Top of Data for review
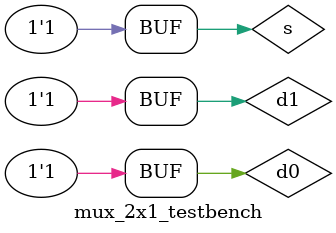
<source format=v>
`define DELAY 20
module mux_2x1_testbench();
reg d0,d1,s;
wire outp;

mux_2x1 result(outp,d0,d1,s);

initial begin
d0=1'b0; d1=1'b0; s=1'b0;
#`DELAY;
d0=1'b0; d1=1'b0; s=1'b1;
#`DELAY;
d0=1'b0; d1=1'b1; s=1'b0;
#`DELAY;
d0=1'b0; d1=1'b1; s=1'b1;
#`DELAY;
d0=1'b1; d1=1'b0; s=1'b0;
#`DELAY;
d0=1'b1; d1=1'b0; s=1'b1;
#`DELAY;
d0=1'b1; d1=1'b1; s=1'b0;
#`DELAY;
d0=1'b1; d1=1'b1; s=1'b1;
end
initial begin
$monitor("time=%2d, d0=%1b, d1=%1b, s=%1b, output=%1b",$time,d0,d1,s,outp);
end

endmodule


</source>
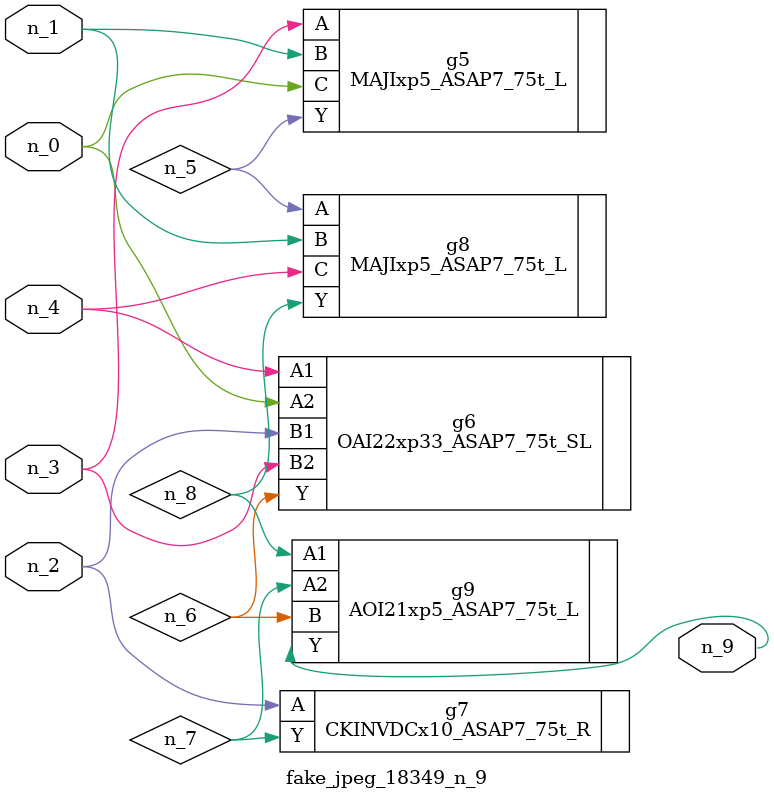
<source format=v>
module fake_jpeg_18349_n_9 (n_3, n_2, n_1, n_0, n_4, n_9);

input n_3;
input n_2;
input n_1;
input n_0;
input n_4;

output n_9;

wire n_8;
wire n_6;
wire n_5;
wire n_7;

MAJIxp5_ASAP7_75t_L g5 ( 
.A(n_3),
.B(n_1),
.C(n_0),
.Y(n_5)
);

OAI22xp33_ASAP7_75t_SL g6 ( 
.A1(n_4),
.A2(n_0),
.B1(n_2),
.B2(n_3),
.Y(n_6)
);

CKINVDCx10_ASAP7_75t_R g7 ( 
.A(n_2),
.Y(n_7)
);

MAJIxp5_ASAP7_75t_L g8 ( 
.A(n_5),
.B(n_1),
.C(n_4),
.Y(n_8)
);

AOI21xp5_ASAP7_75t_L g9 ( 
.A1(n_8),
.A2(n_7),
.B(n_6),
.Y(n_9)
);


endmodule
</source>
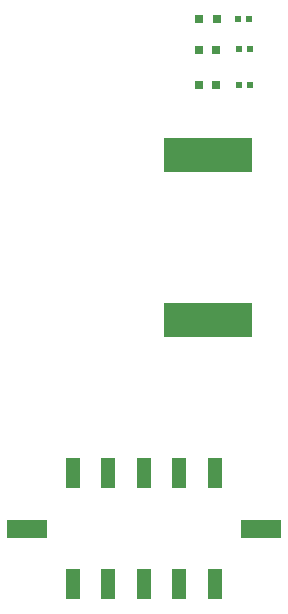
<source format=gbr>
G04*
G04 #@! TF.GenerationSoftware,Altium Limited,Altium Designer,23.10.1 (27)*
G04*
G04 Layer_Color=8421504*
%FSLAX42Y42*%
%MOMM*%
G71*
G04*
G04 #@! TF.SameCoordinates,D788F153-7B32-47A3-9728-DC68925F5BF0*
G04*
G04*
G04 #@! TF.FilePolarity,Positive*
G04*
G01*
G75*
%ADD18R,7.45X3.00*%
G04:AMPARAMS|DCode=19|XSize=0.55mm|YSize=0.5mm|CornerRadius=0.06mm|HoleSize=0mm|Usage=FLASHONLY|Rotation=90.000|XOffset=0mm|YOffset=0mm|HoleType=Round|Shape=RoundedRectangle|*
%AMROUNDEDRECTD19*
21,1,0.55,0.38,0,0,90.0*
21,1,0.43,0.50,0,0,90.0*
1,1,0.13,0.19,0.21*
1,1,0.13,0.19,-0.21*
1,1,0.13,-0.19,-0.21*
1,1,0.13,-0.19,0.21*
%
%ADD19ROUNDEDRECTD19*%
%ADD20R,1.27X2.54*%
%ADD21R,3.43X1.65*%
%ADD22R,0.80X0.80*%
D18*
X1346Y-1295D02*
D03*
Y-2692D02*
D03*
D19*
X1703Y-699D02*
D03*
X1613D02*
D03*
X1696Y-140D02*
D03*
X1606D02*
D03*
X1703Y-394D02*
D03*
X1613D02*
D03*
D20*
X205Y-3988D02*
D03*
X505D02*
D03*
X805D02*
D03*
X1105D02*
D03*
X1405D02*
D03*
X205Y-4928D02*
D03*
X505D02*
D03*
X805D02*
D03*
X1105D02*
D03*
X1405D02*
D03*
D21*
X1794Y-4458D02*
D03*
X-183D02*
D03*
D22*
X1269Y-696D02*
D03*
X1419D02*
D03*
X1271Y-140D02*
D03*
X1421D02*
D03*
X1269Y-405D02*
D03*
X1419D02*
D03*
M02*

</source>
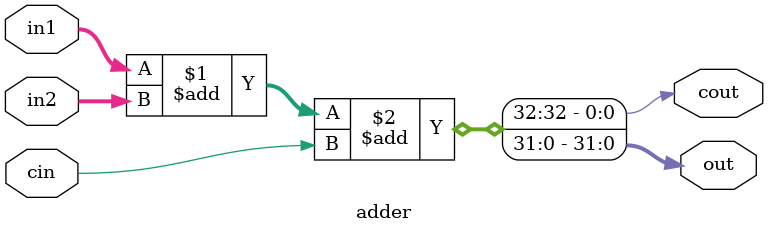
<source format=v>

module adder
#
(
  parameter N = 32
)
(
  input [N-1:0]in1,
  input [N-1:0]in2,
  input cin,
  output cout,
  output [N-1:0]out
);

assign {cout,out} = in1 + in2 + cin;

endmodule

</source>
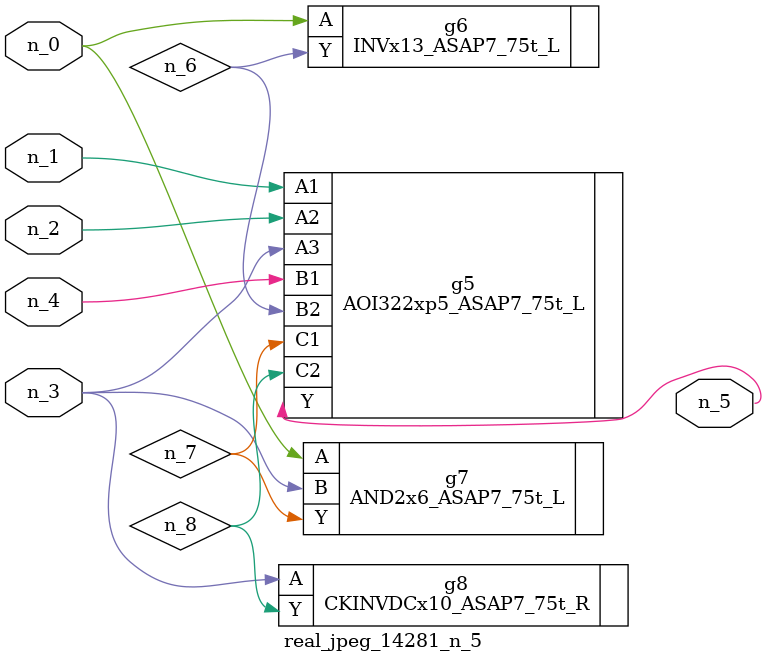
<source format=v>
module real_jpeg_14281_n_5 (n_4, n_0, n_1, n_2, n_3, n_5);

input n_4;
input n_0;
input n_1;
input n_2;
input n_3;

output n_5;

wire n_8;
wire n_6;
wire n_7;

INVx13_ASAP7_75t_L g6 ( 
.A(n_0),
.Y(n_6)
);

AND2x6_ASAP7_75t_L g7 ( 
.A(n_0),
.B(n_3),
.Y(n_7)
);

AOI322xp5_ASAP7_75t_L g5 ( 
.A1(n_1),
.A2(n_2),
.A3(n_3),
.B1(n_4),
.B2(n_6),
.C1(n_7),
.C2(n_8),
.Y(n_5)
);

CKINVDCx10_ASAP7_75t_R g8 ( 
.A(n_3),
.Y(n_8)
);


endmodule
</source>
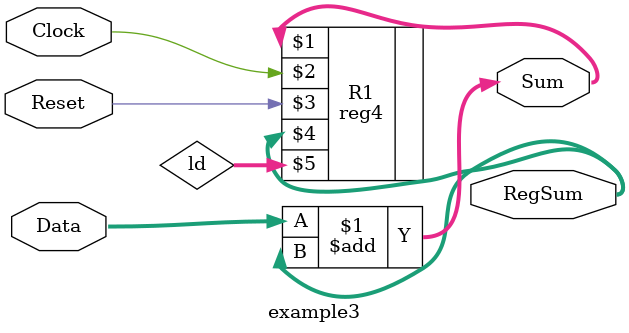
<source format=sv>
module example3(Data, Clock, Reset, RegSum, Sum);
input Clock, Reset;
input [3:0] Data;
output [3:0] Sum, RegSum;
wire [3:0] Sum, RegSum;
wire [3:0] ld;
reg4 R1 (Sum, Clock, Reset, RegSum, ld);
assign Sum = Data + RegSum;
endmodule
</source>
Bottom of Data for review
**About this exercise**
Pictures aside, restate all of the entries exactly.

**Expected output**
<source format=v>
`define DELAY 20
module mux_2x1_testbench();
reg d0,d1,s;
wire outp;

mux_2x1 result(outp,d0,d1,s);

initial begin
d0=1'b0; d1=1'b0; s=1'b0;
#`DELAY;
d0=1'b0; d1=1'b0; s=1'b1;
#`DELAY;
d0=1'b0; d1=1'b1; s=1'b0;
#`DELAY;
d0=1'b0; d1=1'b1; s=1'b1;
#`DELAY;
d0=1'b1; d1=1'b0; s=1'b0;
#`DELAY;
d0=1'b1; d1=1'b0; s=1'b1;
#`DELAY;
d0=1'b1; d1=1'b1; s=1'b0;
#`DELAY;
d0=1'b1; d1=1'b1; s=1'b1;
end
initial begin
$monitor("time=%2d, d0=%1b, d1=%1b, s=%1b, output=%1b",$time,d0,d1,s,outp);
end

endmodule


</source>
<source format=v>
module fake_jpeg_18349_n_9 (n_3, n_2, n_1, n_0, n_4, n_9);

input n_3;
input n_2;
input n_1;
input n_0;
input n_4;

output n_9;

wire n_8;
wire n_6;
wire n_5;
wire n_7;

MAJIxp5_ASAP7_75t_L g5 ( 
.A(n_3),
.B(n_1),
.C(n_0),
.Y(n_5)
);

OAI22xp33_ASAP7_75t_SL g6 ( 
.A1(n_4),
.A2(n_0),
.B1(n_2),
.B2(n_3),
.Y(n_6)
);

CKINVDCx10_ASAP7_75t_R g7 ( 
.A(n_2),
.Y(n_7)
);

MAJIxp5_ASAP7_75t_L g8 ( 
.A(n_5),
.B(n_1),
.C(n_4),
.Y(n_8)
);

AOI21xp5_ASAP7_75t_L g9 ( 
.A1(n_8),
.A2(n_7),
.B(n_6),
.Y(n_9)
);


endmodule
</source>
<source format=gbr>
G04*
G04 #@! TF.GenerationSoftware,Altium Limited,Altium Designer,23.10.1 (27)*
G04*
G04 Layer_Color=8421504*
%FSLAX42Y42*%
%MOMM*%
G71*
G04*
G04 #@! TF.SameCoordinates,D788F153-7B32-47A3-9728-DC68925F5BF0*
G04*
G04*
G04 #@! TF.FilePolarity,Positive*
G04*
G01*
G75*
%ADD18R,7.45X3.00*%
G04:AMPARAMS|DCode=19|XSize=0.55mm|YSize=0.5mm|CornerRadius=0.06mm|HoleSize=0mm|Usage=FLASHONLY|Rotation=90.000|XOffset=0mm|YOffset=0mm|HoleType=Round|Shape=RoundedRectangle|*
%AMROUNDEDRECTD19*
21,1,0.55,0.38,0,0,90.0*
21,1,0.43,0.50,0,0,90.0*
1,1,0.13,0.19,0.21*
1,1,0.13,0.19,-0.21*
1,1,0.13,-0.19,-0.21*
1,1,0.13,-0.19,0.21*
%
%ADD19ROUNDEDRECTD19*%
%ADD20R,1.27X2.54*%
%ADD21R,3.43X1.65*%
%ADD22R,0.80X0.80*%
D18*
X1346Y-1295D02*
D03*
Y-2692D02*
D03*
D19*
X1703Y-699D02*
D03*
X1613D02*
D03*
X1696Y-140D02*
D03*
X1606D02*
D03*
X1703Y-394D02*
D03*
X1613D02*
D03*
D20*
X205Y-3988D02*
D03*
X505D02*
D03*
X805D02*
D03*
X1105D02*
D03*
X1405D02*
D03*
X205Y-4928D02*
D03*
X505D02*
D03*
X805D02*
D03*
X1105D02*
D03*
X1405D02*
D03*
D21*
X1794Y-4458D02*
D03*
X-183D02*
D03*
D22*
X1269Y-696D02*
D03*
X1419D02*
D03*
X1271Y-140D02*
D03*
X1421D02*
D03*
X1269Y-405D02*
D03*
X1419D02*
D03*
M02*

</source>
<source format=v>

module adder
#
(
  parameter N = 32
)
(
  input [N-1:0]in1,
  input [N-1:0]in2,
  input cin,
  output cout,
  output [N-1:0]out
);

assign {cout,out} = in1 + in2 + cin;

endmodule

</source>
<source format=v>
module real_jpeg_14281_n_5 (n_4, n_0, n_1, n_2, n_3, n_5);

input n_4;
input n_0;
input n_1;
input n_2;
input n_3;

output n_5;

wire n_8;
wire n_6;
wire n_7;

INVx13_ASAP7_75t_L g6 ( 
.A(n_0),
.Y(n_6)
);

AND2x6_ASAP7_75t_L g7 ( 
.A(n_0),
.B(n_3),
.Y(n_7)
);

AOI322xp5_ASAP7_75t_L g5 ( 
.A1(n_1),
.A2(n_2),
.A3(n_3),
.B1(n_4),
.B2(n_6),
.C1(n_7),
.C2(n_8),
.Y(n_5)
);

CKINVDCx10_ASAP7_75t_R g8 ( 
.A(n_3),
.Y(n_8)
);


endmodule
</source>
<source format=sv>
module example3(Data, Clock, Reset, RegSum, Sum);
input Clock, Reset;
input [3:0] Data;
output [3:0] Sum, RegSum;
wire [3:0] Sum, RegSum;
wire [3:0] ld;
reg4 R1 (Sum, Clock, Reset, RegSum, ld);
assign Sum = Data + RegSum;
endmodule
</source>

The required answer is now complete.